Note the vocab_size=8192 part. This is a value that we can adjust as needed. A vocabulary size of 8192 means that we undergo compression until we have 8192 mapping in our dict. One can think of it as a balancer: If vocab size is set too low (e.g. 256), BPE will collaspe into character level tokenization. However if vocab size is too large, like 1 million, it will converge towards something like a word level tokenizer. Generally, BPE tokenizers have vocabulary sizes of 32K+ for multilingual models. However, for ASCII-only with a 50B token budget, 8192 prevents sparsity issues while maintaining good compression (~3.9 characters per token). A 32K vocab would spread training signal too thin across rarely-seen tokens.

Key Design Choices

ByteLevel PreTokenizer → Ensures consistent handling of whitespace. For example, " dog" and "dog" are treated as distinct.
add_prefix_space=True → Preserves leading spaces, which otherwise could get lost.
Vocabulary size = 8192 → Small enough for efficient training, large enough to capture common words and subwords.
min_frequency=16 → Rare patterns are ignored, preventing the vocabulary from bloating with noise.

Encoding the Dataset

Once the tokenizer is trained, the next step is to encode the raw text into token IDs. This step converts every .txt shard that was previously gathered from FineWebEdu into a .npy file of integers.
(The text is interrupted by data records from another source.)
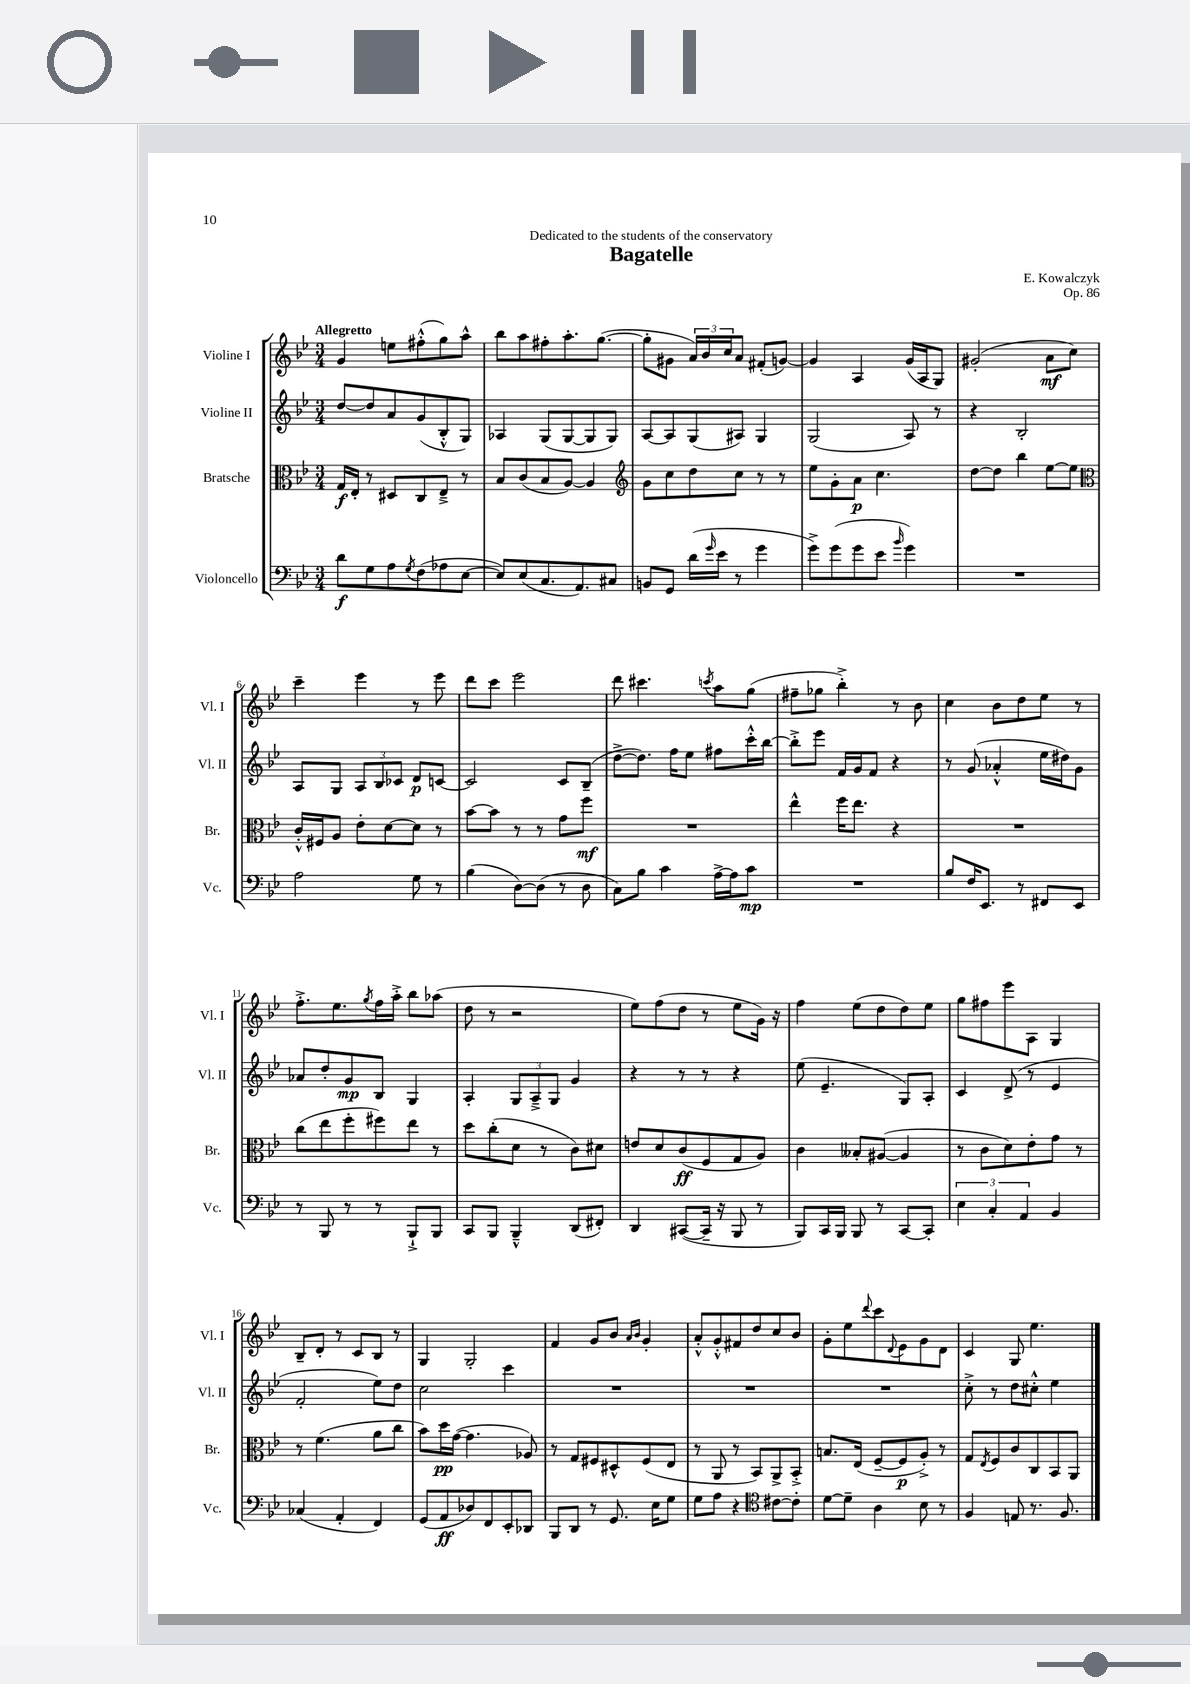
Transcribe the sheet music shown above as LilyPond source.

\header { title = "Bagatelle" composer = "E. Kowalczyk" dedication = "Dedicated to the students of the conservatory" opus = "Op. 86" }
<<
\new StaffGroup <<
\new Staff = "s0" \with { instrumentName = "Violine I" shortInstrumentName = "Vl. I" } {
    \clef treble \key bes \major \numericTimeSignature \time 3/4 \tempo "Allegretto"
    g'4 e''8 fis''8-.-^( g''8) a''8-^ |
    bes''8 a''8 fis''8-. a''8.-. g''8.~( |
    g''8-. gis'8 \tuplet 3/2 { a'16) bes'16 c''16 } a'8 fis'8-.( g'8~) |
    g'4 a4 g'16( a16 g8) |
    gis'2-.( a'8\mf c''8) |
    c'''4-- ees'''4 r8 ees'''8 |
    d'''8 c'''8 ees'''2 |
    d'''8 cis'''4. \acciaccatura { c'''8 } a''8 g''8( |
    fis''8-- ges''8 bes''4-.->) r8 bes'8 |
    c''4 bes'8 d''8 ees''8 r8 |
    f''8.-.-> ees''8. \acciaccatura { g''8 } f''16 a''16-.-> bes''8 aes''8( |
    d''8 r8 r2 |
    ees''8) f''8( d''8 r8 ees''8 g'16) r16 |
    f''4 ees''8( d''8 d''8) ees''8 |
    g''8 fis''8 ees'''8 a8 g4 |
    bes8-- d'8-. r8 c'8 bes8 r8 |
    g4 g2-. |
    f'4 g'8 bes'8 \grace { a'16 bes'16 } g'4-. |
    a'8-.-^ g'8-.-^ fis'8 d''8 c''8 bes'8 |
    g'8-. ees''8 \appoggiatura { d'''8 } c'''8 \appoggiatura { d'8 } ees'8 g'8 d'8 |
    c'4 g8 ees''4. \bar "|." |
}
\new Staff = "s1" \with { instrumentName = "Violine II" shortInstrumentName = "Vl. II" } {
    \clef treble \key bes \major \numericTimeSignature \time 3/4
    d''8~ d''8 a'8 g'8( bes8-.-^ g8) |
    aes4 g8( g8~ g8 g8) |
    a8~ a8 g8( ais8) g4 |
    g2( a8) r8 |
    r4 bes2-. |
    a8 g8 \tuplet 3/2 { a8 bes8 ces'8 } d'8\p c'8~ |
    c'2 c'8 bes8--( |
    d''8~-> d''8.) f''16 ees''8 fis''8 c'''16-.-^ bes''16~ |
    bes''8-.-> ees'''8 f'16 g'16 f'8 r4 |
    r8 g'8( aes'4-.-^ ees''16 dis''16) g'8 |
    aes'8 d''8-. g'8\mp bes8 g4 |
    a4-. \tuplet 3/2 { g8 a8---> g8 } g'4 |
    r4 r8 r8 r4 |
    ees''8( ees'4.-- g8) a8-. |
    c'4 d'8->( r8 ees'4 |
    f'2-. ees''8) d''8 |
    c''2 c'''4 |
    R2. |
    R2. |
    R2. |
    c''8-.-> r8 d''8 cis''8-.-^ ees''4 \bar "|." |
}
\new Staff = "s2" \with { instrumentName = "Bratsche" shortInstrumentName = "Br." } {
    \clef alto \key bes \major \numericTimeSignature \time 3/4
    g16\f ees16-. r8 dis8 c8 ees8---> r8 |
    bes8 c'8( bes8 a8~) a4 |
    \clef treble g'8 c''8 d''8 c''8 r8 r8 |
    ees''8 g'8-. a'8\p c''4. |
    d''8~ d''8 bes''4 ees''8~ ees''8 |
    \clef alto c'16-.-^ fis16 a8 ees'8-. d'8~ d'8 r8 |
    bes'8~ bes'8 r8 r8 g'8 f''8\mf |
    R2. |
    ees''4-^ f''16 ees''8. r4 |
    R2. |
    c''8( ees''8 f''8-. fis''8) ees''8 r8 |
    d''8 c''8-.( d'8 r8 c'8) dis'8 |
    e'8 d'8 c'8\ff( f8 g8 a8) |
    c'4 beses8-. ais8~( ais4 |
    r8 c'8 d'8) ees'8-. g'8 r8 |
    r8 f'4.( a'8 c''8 |
    bes'8) d''16\pp g'16~( g'4. aes8) |
    r8 g8 fis8 dis8-^ fis8( ees8 |
    r8 a,8 r8 bes,8) a,8-> bes,8-.-> |
    b8. ees16( f8~-- f8\p a8-.->) r8 |
    g8 \acciaccatura { ees8 } f8 c'8 c8 bes,8 a,8 \bar "|." |
}
\new Staff = "s3" \with { instrumentName = "Violoncello" shortInstrumentName = "Vc." } {
    \clef bass \key bes \major \numericTimeSignature \time 3/4
    d'8\f g8 a8 \acciaccatura { g8 } f8( aes8 ees8~ |
    ees8) ees8( c8. a,8.) cis8 |
    b,8 g,8 d'16( \grace { g'16 } ees'16 r8 g'4 |
    g'8->) g'8( g'8 ees'8 \grace { bes'16 } g'4) |
    R2. |
    a2 g8 r8 |
    bes4( d8~) d8( r8 d8 |
    c8) bes8 c'4 a16~-> a16 c'8\mp |
    R2. |
    bes8 f16 ees,8. r8 fis,8 ees,8 |
    r8 bes,,8 r8 r8 bes,,8-!-> bes,,8 |
    c,8 bes,,8 bes,,4---^ d,8( fis,8-.) |
    d,4 cis,8~( cis,16-- r16 bes,,8 r8 |
    bes,,8) c,16 bes,,16 bes,,8 r8 c,8~ c,8-. |
    \tuplet 3/2 { ees4 c4-. a,4 } bes,4 |
    ces4( a,4-. f,4) |
    g,8( a,8\ff des8) f,8 ees,8-. des,8 |
    bes,,8 d,8 r8 g,8. ees16 g8 |
    g8 a8 r4 \clef tenor cis'8~ cis'8-. |
    d'8~ d'8-- a4 bes8 r8 |
    f4 e8 r8. f8. \bar "|." |
}
>>
>>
Why? Because: - Encoding once upfront is faster than re-tokenizing on-the-fly.
- .npy arrays are lightweight and can be memory-mapped during training.
- Smaller storage space on system (~4:1 compression ratio, where assuming 1 byte is needed for each character, assuming 2 bytes per token, reduce storage to 50%)

Example Script

from tokenizers import Tokenizer
import numpy as np, os

tokenizer = Tokenizer.from_file("bpe_8k.json")
tokenizer.model.unk_token = "<UNK>"  # Set unknown token

src_dir, dst_dir = "short_1800", "short_1800_tokens"
os.makedirs(dst_dir, exist_ok=True)

for file in os.listdir(src_dir):
    if file.endswith(".txt"):
        text = open(os.path.join(src_dir, file)).read()
        tokens = np.array(tokenizer.encode(text).ids, dtype=np.uint16)
        np.save(f"{dst_dir}/{file.replace('.txt','.npy')}", tokens)

Notes

We set unk_token = "<UNK>" as a fallback. In practice, almost all text will map cleanly since we used ByteLevel.
Tokens are stored as uint16 because our vocabulary size is < 2**16. This is more memory-efficient than int32 or int64.
For a 10,000 character text file, this typically compresses down to ~2,500 tokens, depending on content.

By the end of this stage, the dataset has gone from raw text → clean shards → token IDs, all ready to be fed into the pretraining pipeline.

Note on Examples: For illustrative purposes in later architecture diagrams, tokenization may be shown at word-level for readability (e.g., ["Hello", "world"] instead of ["He", "llo", " world"]). However, the actual implementation uses BPE subword tokenization as described above.